Pression à la baisse sur les salaires

Imprimir
24 avril 1998

Le traité de Maastricht signé, il y avait d'autres problèmes à régler. L'un de ceux-ci était le taux de change avec lequel on allait entrer dans la monnaie unique. Ce détail est important car de ce taux dépendent en partie les taux respectifs des salaires, donc des coûts de production, dans un pays ou l'autre. Après l'entrée dans la monnaie unique, on ne pourra plus faire baisser le taux des salaires relativement aux voisins par le simple recours à l'inflation et à la dévaluation, il faudra trouver d'autres méthodes.

L'Italie a réglé ce problème, par exemple, par le biais de la dévaluation de 1992. Avant celle-ci, du fait du maintien de la lire dans le système monétaire européen et donc de taux de change stables avec les autres monnaies de la communauté, et d'une inflation intérieure relativement forte, les salaires italiens avaient rejoint le niveau moyen d'autres salaires européens, les salaires français par exemple. En septembre 1992, une vague de spéculation se déchaîna contre la lire, et en même temps contre la livre. En quelques jours, les gouvernements italien et britannique annoncèrent qu'ils sortaient du système monétaire européen et laissaient flotter leur monnaie. La chute fut spectaculaire: en quelques jours la lire perdit presque 30 % de sa valeur par rapport aux autres monnaies du Système monétaire européen. Elle est restée pratiquement à ce niveau depuis, et c'est à ce niveau qu'elle est rentrée de nouveau dans le système monétaire européen, et qu'elle rentrera sans doute dans l'euro.

Bien sûr les capitaux n'ont pas été dévalués d'autant, car ils avaient pris la précaution de se convertir en marks ou en francs et c'est bien ce mouvement de capitaux qui était une des causes de la dévaluation , mais les salaires, si ! Et ensuite les gouvernements se sont évertués à prôner la "modération" salariale, avec d'ailleurs la collaboration des syndicats. A ce moment a même été signé un accord entre patronat, syndicats et gouvernement, pour mettre fin à l'échelle mobile des salaires garantissant les salaires contre la hausse des prix. Tout cela a été fait au nom de la lutte contre l'inflation mais le résultat est que, si les prix intérieurs ont rapidement répercuté la dévaluation et sont restés au niveau européen, les salaires n'ont pas suivi la même voie.

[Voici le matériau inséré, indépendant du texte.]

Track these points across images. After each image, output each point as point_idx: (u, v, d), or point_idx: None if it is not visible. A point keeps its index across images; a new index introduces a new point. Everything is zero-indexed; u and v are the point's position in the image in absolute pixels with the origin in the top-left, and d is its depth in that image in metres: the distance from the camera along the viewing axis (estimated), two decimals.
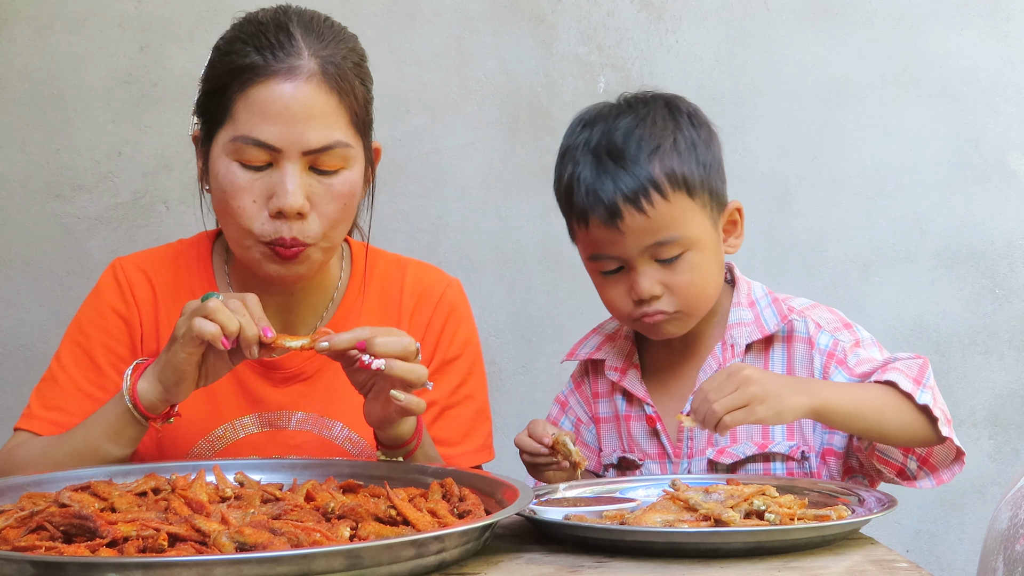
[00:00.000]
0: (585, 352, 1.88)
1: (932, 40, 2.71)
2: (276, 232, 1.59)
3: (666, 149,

Voilà dans quelles conditions les différentes bourgeoisies d'Europe rentrent dans la monnaie unique. Bien sûr, celle-ci intéresse en priorité les deux impérialismes majeurs que sont la France et l'Allemagne. Mais elle intéresse aussi l'impérialisme italien, moins riche, ou l'Espagne et le Portugal qui le sont encore beaucoup moins. Car outre l'intérêt pour les capitalistes de disposer d'une monnaie comme l'euro, le fait d'être un pays à relativement bas salaires à l'intérieur d'un grand marché de 300 millions de personnes, c'est évidemment intéressant pour toute une série d'industriels exportateurs.

Le problème aujourd'hui est que la pression à la baisse exercée sur les salaires est telle dans toute l'Europe, que les salaires britanniques par exemple, ou même les salaires français, peuvent devenir plus bas que les salaires italiens.

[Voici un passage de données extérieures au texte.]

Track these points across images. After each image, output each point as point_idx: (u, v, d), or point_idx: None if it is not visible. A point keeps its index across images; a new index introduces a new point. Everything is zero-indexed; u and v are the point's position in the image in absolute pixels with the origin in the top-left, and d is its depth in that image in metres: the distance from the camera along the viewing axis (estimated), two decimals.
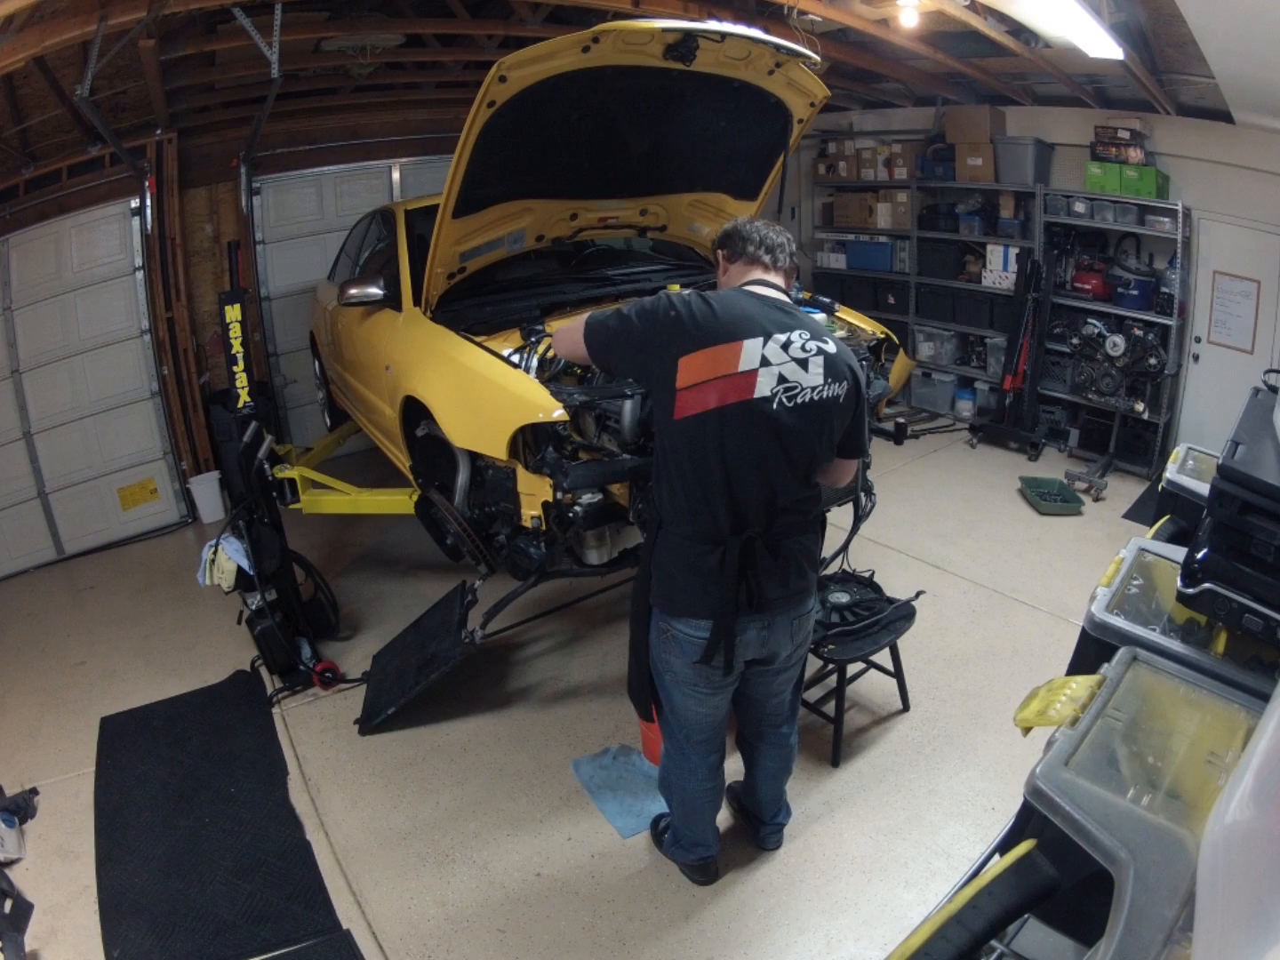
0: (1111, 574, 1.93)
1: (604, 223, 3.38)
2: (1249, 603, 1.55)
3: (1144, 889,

Alors pour garder ce type d'avantages, puisqu'on ne pourra plus dévaluer, du moins par rapport aux Etats européens, les bourgeoisies européennes cherchent déjà à faire baisser les salaires nominaux pour mieux supporter la concurrence de leurs voisins. La flexibilité des horaires et des salaires est là pour faire baisser le coût de la main-d oeuvre. Patrons et gouvernants français étudient comment contourner l'obstacle du SMIC, qui limite les salaires à la baisse. Coté italien, sous prétexte d'aider la création d'emplois dans le Sud, gouvernement, patronat et syndicats ont décidé de créer des zones spéciales où les minima salariaux fixés par les conventions collectives ne s'appliqueront plus. Et partout, les prétendues aides à l'emploi payées par l'Etat au patronat sont également un moyen de faire baisser le prix de la main-d oeuvre pour celui-ci.